So things went on, until both children were sent to a school for little children kept by a gentlewoman named Merlin, in the Rue de l’Homme Armé.

According to the fallacious circular which Mademoiselle Merlin sent to the folks of the quarter, there was a garden—that is to say, four broomsticks in a sandy court; and it was there, the first day during recess, that the innocent Leon burst into cries of terror when he saw the school-mistress, forced by some accident to interrupt her knitting, stick one of her great knitting-needles in her capacious head-dress. A “senior,” who was more familiar with her head-dress, explained the phenomenon in vain to Leon and Norine, for the boy, none the less, preserved in the presence of Mademoiselle Merlin an impression of superstitious terror.

She would have paralyzed his infant faculties, and have prevented him in the class from following the pointer of Mademoiselle Merlin, as she sniffled through her sing-song lecture before the map of Europe, or the table of weights and measures, if Norine had not been there to reassure and encourage him. She was at once the first scholar in the school, and became for slow and lazy Leon a sort of sisterly counsellor and affectionate under-teacher. Towards four o’clock Madame Bayard had the two children, whom the nurse had brought back to the store, placed near her in the glass office; and Norine, opening a copy-book or a book, explained to Leon the uncomprehended task or made him repeat the lesson that he had not understood.

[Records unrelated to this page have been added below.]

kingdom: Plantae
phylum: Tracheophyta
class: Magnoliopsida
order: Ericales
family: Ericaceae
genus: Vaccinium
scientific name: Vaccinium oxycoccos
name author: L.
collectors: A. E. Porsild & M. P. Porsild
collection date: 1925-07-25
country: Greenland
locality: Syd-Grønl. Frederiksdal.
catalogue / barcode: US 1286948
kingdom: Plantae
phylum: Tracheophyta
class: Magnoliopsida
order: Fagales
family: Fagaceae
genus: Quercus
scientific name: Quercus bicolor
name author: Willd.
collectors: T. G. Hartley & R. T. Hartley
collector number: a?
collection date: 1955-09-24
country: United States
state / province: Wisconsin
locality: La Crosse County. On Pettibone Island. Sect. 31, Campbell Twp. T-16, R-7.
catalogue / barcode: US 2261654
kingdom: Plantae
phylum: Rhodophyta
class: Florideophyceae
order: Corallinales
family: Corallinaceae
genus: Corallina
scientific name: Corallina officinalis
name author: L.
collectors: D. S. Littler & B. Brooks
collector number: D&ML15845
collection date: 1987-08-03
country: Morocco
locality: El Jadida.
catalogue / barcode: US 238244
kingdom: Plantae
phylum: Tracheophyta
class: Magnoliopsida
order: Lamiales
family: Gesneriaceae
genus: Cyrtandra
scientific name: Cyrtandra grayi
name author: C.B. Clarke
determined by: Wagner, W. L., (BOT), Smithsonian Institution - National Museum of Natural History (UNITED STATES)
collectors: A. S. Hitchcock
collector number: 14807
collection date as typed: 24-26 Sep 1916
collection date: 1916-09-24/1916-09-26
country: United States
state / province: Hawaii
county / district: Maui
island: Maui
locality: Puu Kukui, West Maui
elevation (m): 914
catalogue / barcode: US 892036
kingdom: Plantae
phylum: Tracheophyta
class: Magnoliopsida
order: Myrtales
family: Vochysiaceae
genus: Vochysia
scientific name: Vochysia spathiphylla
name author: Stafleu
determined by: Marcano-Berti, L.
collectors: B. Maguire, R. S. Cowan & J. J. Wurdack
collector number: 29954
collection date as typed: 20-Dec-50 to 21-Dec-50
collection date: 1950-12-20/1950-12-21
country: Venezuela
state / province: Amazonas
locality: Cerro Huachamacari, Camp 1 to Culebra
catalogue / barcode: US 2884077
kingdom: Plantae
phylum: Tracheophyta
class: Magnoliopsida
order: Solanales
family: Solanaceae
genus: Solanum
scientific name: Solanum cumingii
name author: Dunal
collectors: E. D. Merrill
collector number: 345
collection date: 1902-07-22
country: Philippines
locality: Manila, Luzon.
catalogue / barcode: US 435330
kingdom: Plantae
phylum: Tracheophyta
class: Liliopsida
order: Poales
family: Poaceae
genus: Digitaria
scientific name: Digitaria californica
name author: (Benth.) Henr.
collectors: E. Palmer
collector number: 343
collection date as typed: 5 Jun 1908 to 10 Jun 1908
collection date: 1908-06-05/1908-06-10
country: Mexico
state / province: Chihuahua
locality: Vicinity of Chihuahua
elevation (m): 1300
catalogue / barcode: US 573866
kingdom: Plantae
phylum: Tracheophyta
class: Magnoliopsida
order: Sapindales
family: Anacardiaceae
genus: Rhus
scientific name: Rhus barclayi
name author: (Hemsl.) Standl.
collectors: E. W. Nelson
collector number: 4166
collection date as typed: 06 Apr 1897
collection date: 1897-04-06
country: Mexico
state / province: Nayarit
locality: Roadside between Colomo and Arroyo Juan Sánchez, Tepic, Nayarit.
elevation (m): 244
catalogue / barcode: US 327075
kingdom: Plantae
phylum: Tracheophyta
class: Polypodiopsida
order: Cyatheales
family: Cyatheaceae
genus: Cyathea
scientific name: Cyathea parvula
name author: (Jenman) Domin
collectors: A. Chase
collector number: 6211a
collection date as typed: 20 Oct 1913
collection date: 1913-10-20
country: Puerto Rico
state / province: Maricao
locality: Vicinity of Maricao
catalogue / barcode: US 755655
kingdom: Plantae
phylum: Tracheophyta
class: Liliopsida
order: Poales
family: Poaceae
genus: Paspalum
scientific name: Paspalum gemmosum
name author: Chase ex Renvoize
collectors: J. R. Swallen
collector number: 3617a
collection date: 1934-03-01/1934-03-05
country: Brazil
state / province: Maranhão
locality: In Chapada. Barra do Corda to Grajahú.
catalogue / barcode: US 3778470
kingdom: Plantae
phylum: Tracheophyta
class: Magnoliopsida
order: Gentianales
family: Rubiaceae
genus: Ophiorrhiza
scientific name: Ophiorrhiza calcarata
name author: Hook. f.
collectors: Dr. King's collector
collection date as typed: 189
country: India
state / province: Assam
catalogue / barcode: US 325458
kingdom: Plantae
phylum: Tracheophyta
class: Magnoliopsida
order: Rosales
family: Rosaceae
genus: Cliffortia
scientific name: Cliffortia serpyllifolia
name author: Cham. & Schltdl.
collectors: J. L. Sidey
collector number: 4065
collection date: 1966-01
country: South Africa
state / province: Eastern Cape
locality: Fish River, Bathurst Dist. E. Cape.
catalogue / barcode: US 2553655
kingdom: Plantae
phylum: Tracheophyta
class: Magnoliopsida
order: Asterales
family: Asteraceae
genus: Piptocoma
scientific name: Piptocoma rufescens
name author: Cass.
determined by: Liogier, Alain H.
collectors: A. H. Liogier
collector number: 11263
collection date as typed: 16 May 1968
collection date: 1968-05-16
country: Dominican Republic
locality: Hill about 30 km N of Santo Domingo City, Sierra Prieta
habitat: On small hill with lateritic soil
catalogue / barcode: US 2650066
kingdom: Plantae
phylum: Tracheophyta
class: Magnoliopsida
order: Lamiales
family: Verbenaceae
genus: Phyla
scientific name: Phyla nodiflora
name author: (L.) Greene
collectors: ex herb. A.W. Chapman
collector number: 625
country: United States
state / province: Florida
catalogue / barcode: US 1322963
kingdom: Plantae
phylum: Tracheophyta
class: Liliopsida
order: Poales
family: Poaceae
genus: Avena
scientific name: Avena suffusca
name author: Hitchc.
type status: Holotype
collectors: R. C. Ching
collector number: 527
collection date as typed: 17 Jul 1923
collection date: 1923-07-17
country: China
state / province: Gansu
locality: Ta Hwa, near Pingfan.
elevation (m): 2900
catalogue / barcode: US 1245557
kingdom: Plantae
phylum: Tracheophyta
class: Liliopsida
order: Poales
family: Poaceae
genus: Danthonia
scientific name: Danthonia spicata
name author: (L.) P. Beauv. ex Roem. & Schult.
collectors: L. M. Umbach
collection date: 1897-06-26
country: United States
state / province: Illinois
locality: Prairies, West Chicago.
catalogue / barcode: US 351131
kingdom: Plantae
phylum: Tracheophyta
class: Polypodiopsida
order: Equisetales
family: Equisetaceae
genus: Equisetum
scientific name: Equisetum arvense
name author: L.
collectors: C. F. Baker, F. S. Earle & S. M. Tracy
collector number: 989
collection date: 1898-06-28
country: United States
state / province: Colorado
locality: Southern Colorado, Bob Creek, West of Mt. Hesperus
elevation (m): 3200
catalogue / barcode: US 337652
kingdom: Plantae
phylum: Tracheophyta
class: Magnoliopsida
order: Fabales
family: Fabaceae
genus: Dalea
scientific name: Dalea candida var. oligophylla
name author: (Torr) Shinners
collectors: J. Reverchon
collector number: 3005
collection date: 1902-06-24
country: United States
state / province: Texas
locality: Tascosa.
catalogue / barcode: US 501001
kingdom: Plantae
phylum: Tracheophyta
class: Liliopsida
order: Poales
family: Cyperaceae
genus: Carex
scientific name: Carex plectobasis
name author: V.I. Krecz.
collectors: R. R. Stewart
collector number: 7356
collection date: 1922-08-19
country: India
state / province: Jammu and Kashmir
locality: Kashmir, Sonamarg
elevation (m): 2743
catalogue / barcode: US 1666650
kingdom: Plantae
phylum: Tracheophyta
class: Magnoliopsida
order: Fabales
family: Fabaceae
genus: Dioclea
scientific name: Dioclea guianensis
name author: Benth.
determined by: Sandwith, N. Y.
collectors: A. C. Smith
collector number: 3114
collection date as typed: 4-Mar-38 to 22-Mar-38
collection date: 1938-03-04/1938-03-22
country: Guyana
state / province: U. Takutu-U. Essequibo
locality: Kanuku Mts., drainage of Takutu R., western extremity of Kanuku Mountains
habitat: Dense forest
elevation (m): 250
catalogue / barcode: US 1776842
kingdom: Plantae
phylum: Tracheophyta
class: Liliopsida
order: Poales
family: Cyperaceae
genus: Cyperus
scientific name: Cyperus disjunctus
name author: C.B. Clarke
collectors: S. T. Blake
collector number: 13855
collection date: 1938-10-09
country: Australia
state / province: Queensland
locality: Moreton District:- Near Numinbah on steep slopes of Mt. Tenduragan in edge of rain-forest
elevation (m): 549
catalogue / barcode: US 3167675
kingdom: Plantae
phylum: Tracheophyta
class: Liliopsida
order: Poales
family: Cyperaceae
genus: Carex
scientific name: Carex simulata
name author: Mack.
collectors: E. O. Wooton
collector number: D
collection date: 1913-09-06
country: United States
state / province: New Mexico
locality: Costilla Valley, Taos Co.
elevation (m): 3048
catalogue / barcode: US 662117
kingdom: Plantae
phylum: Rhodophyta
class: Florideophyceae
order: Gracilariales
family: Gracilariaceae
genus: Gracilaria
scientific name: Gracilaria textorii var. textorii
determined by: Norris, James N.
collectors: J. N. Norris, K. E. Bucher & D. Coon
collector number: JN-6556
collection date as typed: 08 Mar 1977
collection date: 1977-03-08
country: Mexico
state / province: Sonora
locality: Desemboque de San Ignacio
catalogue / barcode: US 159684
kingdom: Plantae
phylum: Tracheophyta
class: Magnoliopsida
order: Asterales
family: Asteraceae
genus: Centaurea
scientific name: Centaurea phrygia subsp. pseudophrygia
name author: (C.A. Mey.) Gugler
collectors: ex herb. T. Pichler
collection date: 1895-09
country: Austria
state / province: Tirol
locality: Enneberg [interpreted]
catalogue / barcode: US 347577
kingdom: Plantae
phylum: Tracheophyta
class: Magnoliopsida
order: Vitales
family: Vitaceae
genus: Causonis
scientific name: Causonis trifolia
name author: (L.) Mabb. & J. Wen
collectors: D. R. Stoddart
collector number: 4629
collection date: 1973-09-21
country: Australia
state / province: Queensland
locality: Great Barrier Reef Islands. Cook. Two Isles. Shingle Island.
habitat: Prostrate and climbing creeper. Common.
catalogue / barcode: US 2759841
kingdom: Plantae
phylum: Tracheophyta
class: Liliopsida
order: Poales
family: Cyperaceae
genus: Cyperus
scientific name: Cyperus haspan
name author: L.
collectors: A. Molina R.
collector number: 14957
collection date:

“The good God has rewarded us,” Madame Bayard sometimes whispered to her husband in the evening. “That little Norine is a treasure, and so good, so industrious! Only to-day I listened to her helping Leon again. I believe that without her he would never have learned the multiplication-table.”

“I believe you, Mimi,” responded Bayard. “I have observed it. Things go on marvellously well with us, and we will portion her and marry her, shall we not, when she comes to a suitable age?”

IV.

Age comes—ah, how fast age comes! And behold! now in the glass cage of the shop there is a slender and beautiful young girl sitting at the side of Madame Bayard, who already shows some silver threads in her black bands. It is Norine now who writes in the great ledger with leather corners, while her adopted mother plies her needles on some embroidery.

Seven o’clock! Time that they came home, and the shop must be closed against the November wind which is twisting and turning the flames of the gas-jets.

Look at them now: Bayard grown stout, portly, and covered with trinkets, while Leon, who has just entered the first class in pharmacy, has actually become a fine-looking young fellow.